Researchers compared these data with outcomes from the National Wilms’ Tumor Study-5, in which patients were treated with the standard regimens. Patients with stage I and stage II disease and loss of heterozygosity demonstrated a 74.9% rate for 4-year EFS, and patients with stage III and IV disease and loss of heterozygosity demonstrated a 65.9% rate for 4-year EFS.

The researchers reported that the augmented treatments were well tolerated. Patients with stage I and stage II disease did not experience any significant short-term increases in adverse events, and 60% of patients with stage III and stage IV disease experienced a manageable suppression of bone marrow function.

The augmented regimen for patients with stage III and stage IV disease may reduce the number of patients who otherwise would need to undergo an intensive relapse therapy, according to the researchers; however, the regimen is predicted to reduce fertility.

“Our committee is particularly encouraged by these results, in that they clearly show evidences that augmentation of therapy can overcome a known adverse biomarker,” Dix said during a press conference. “They also provide encouragement to search for other biomarkers of prognostic significance, ideally found in a higher percentage of patients.” – by Anthony SanFilippo

Reference:

Dix DB, et al.
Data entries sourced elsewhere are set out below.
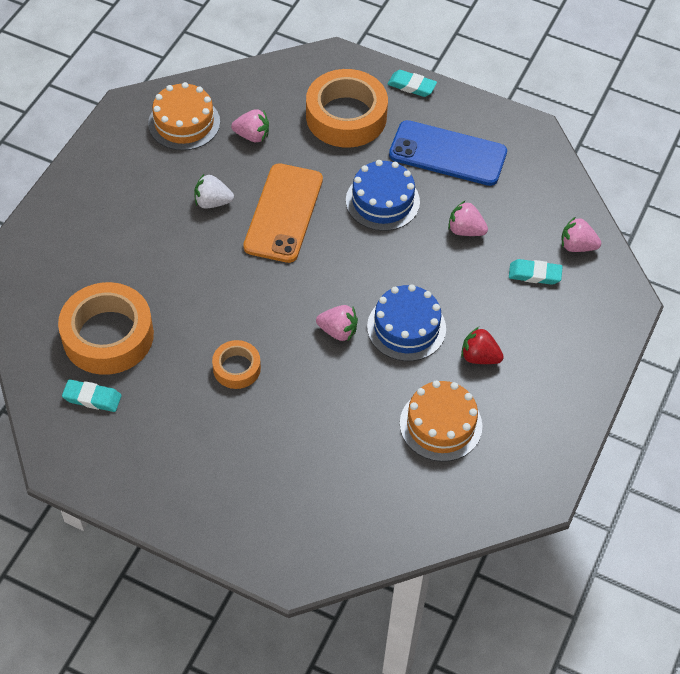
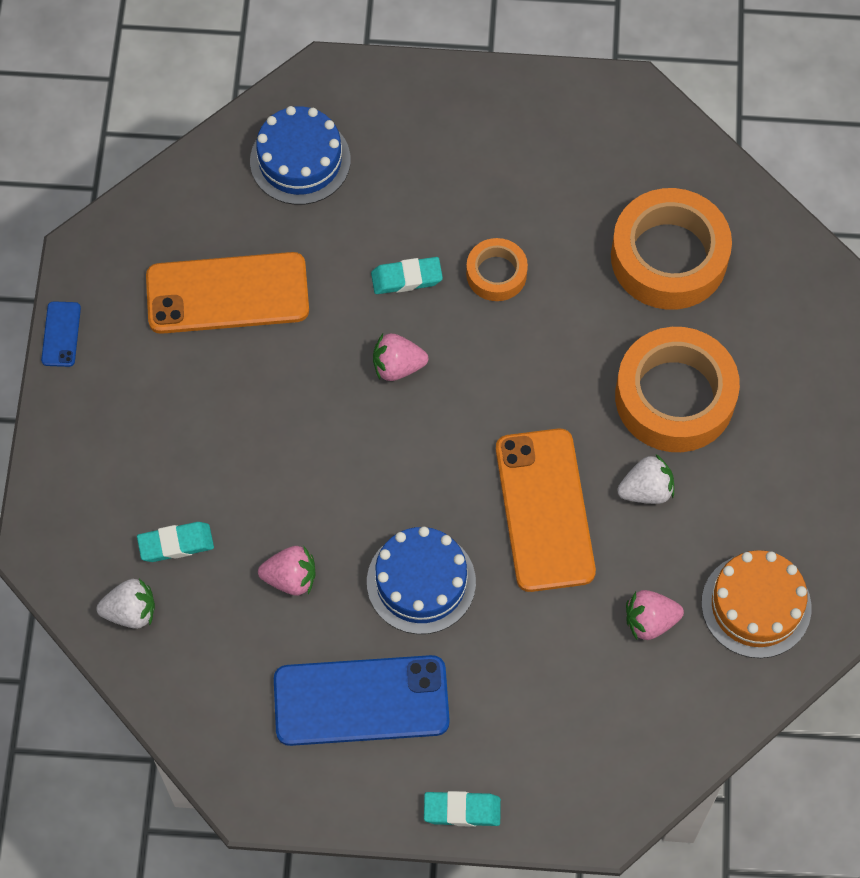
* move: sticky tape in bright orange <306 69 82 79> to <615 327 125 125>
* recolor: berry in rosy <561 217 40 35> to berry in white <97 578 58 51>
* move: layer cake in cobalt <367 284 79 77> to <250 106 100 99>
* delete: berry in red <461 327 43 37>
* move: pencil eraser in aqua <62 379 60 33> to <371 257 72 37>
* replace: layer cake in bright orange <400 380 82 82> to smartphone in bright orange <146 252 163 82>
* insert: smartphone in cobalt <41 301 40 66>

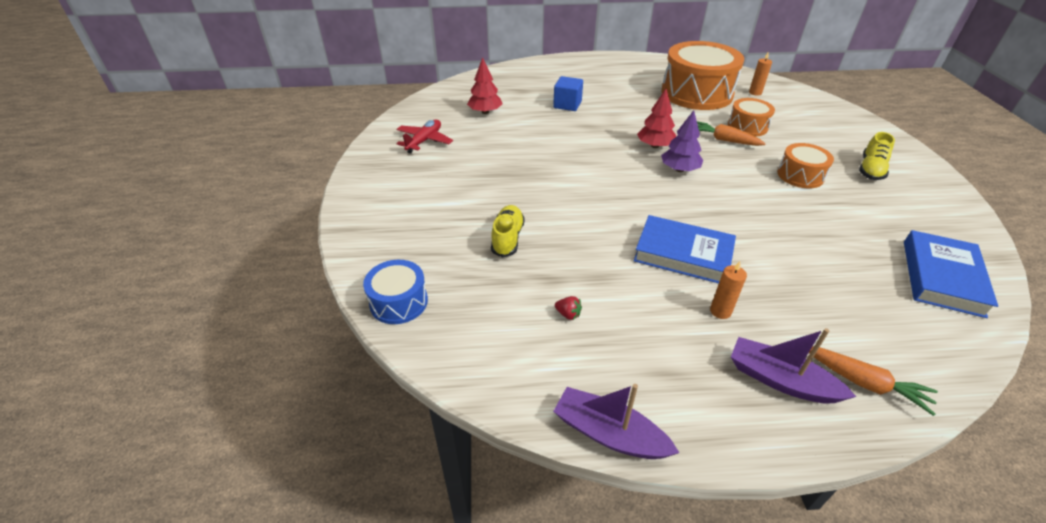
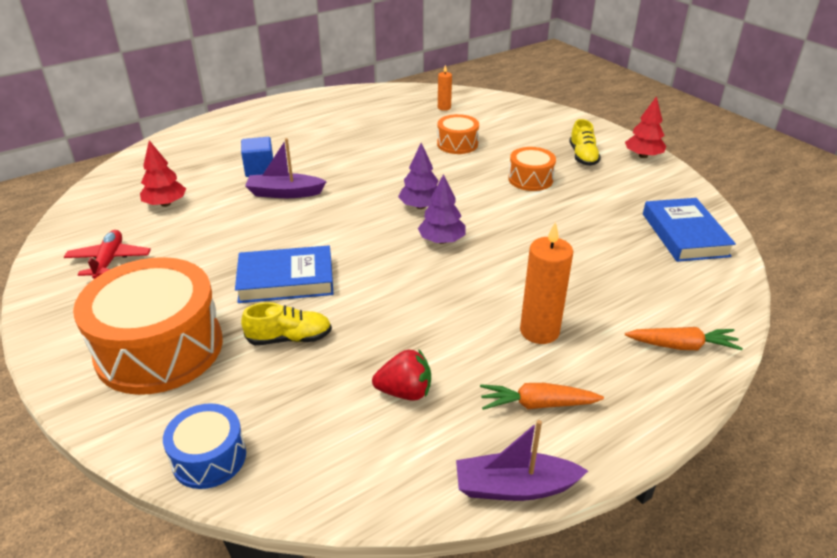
* move: drum in bright orange <661 41 83 69> to <73 257 150 138>
* move: tree in red <637 89 39 59> to <625 96 41 62>
* move: toy carrot in bright orange <697 121 69 25> to <480 383 124 27>
* rotate: sneaker in yellow <491 205 34 53> = <241 302 91 43> 105 degrees clockwise
* move: hardcover in cobalt <634 215 102 69> to <235 246 99 57>
* resize: wax candle in bright orange <710 261 37 58> = <520 222 53 122> x1.84
* resize: berry in red <555 296 27 24> = <372 349 59 52> x1.91
* move: toy boat in violet <731 328 125 76> to <245 138 82 60>
* insert: tree in violet <418 174 48 70>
Abstract 10009. Presented at: ASCO Annual Meeting; May 29-June 2, 2015; Chicago.

Disclosure: The researchers report employment and consultant/advisory roles with, stock ownership in and honoraria and research funding from Amgen, Bayer, BioMedical Systems, DiagnoCure, Elekta, MedSolutions Inc., Merck, Pfizer, Rockland Immunochemicals, SJF Pharmaceuticals and St. Jude Children’s Research Hospital.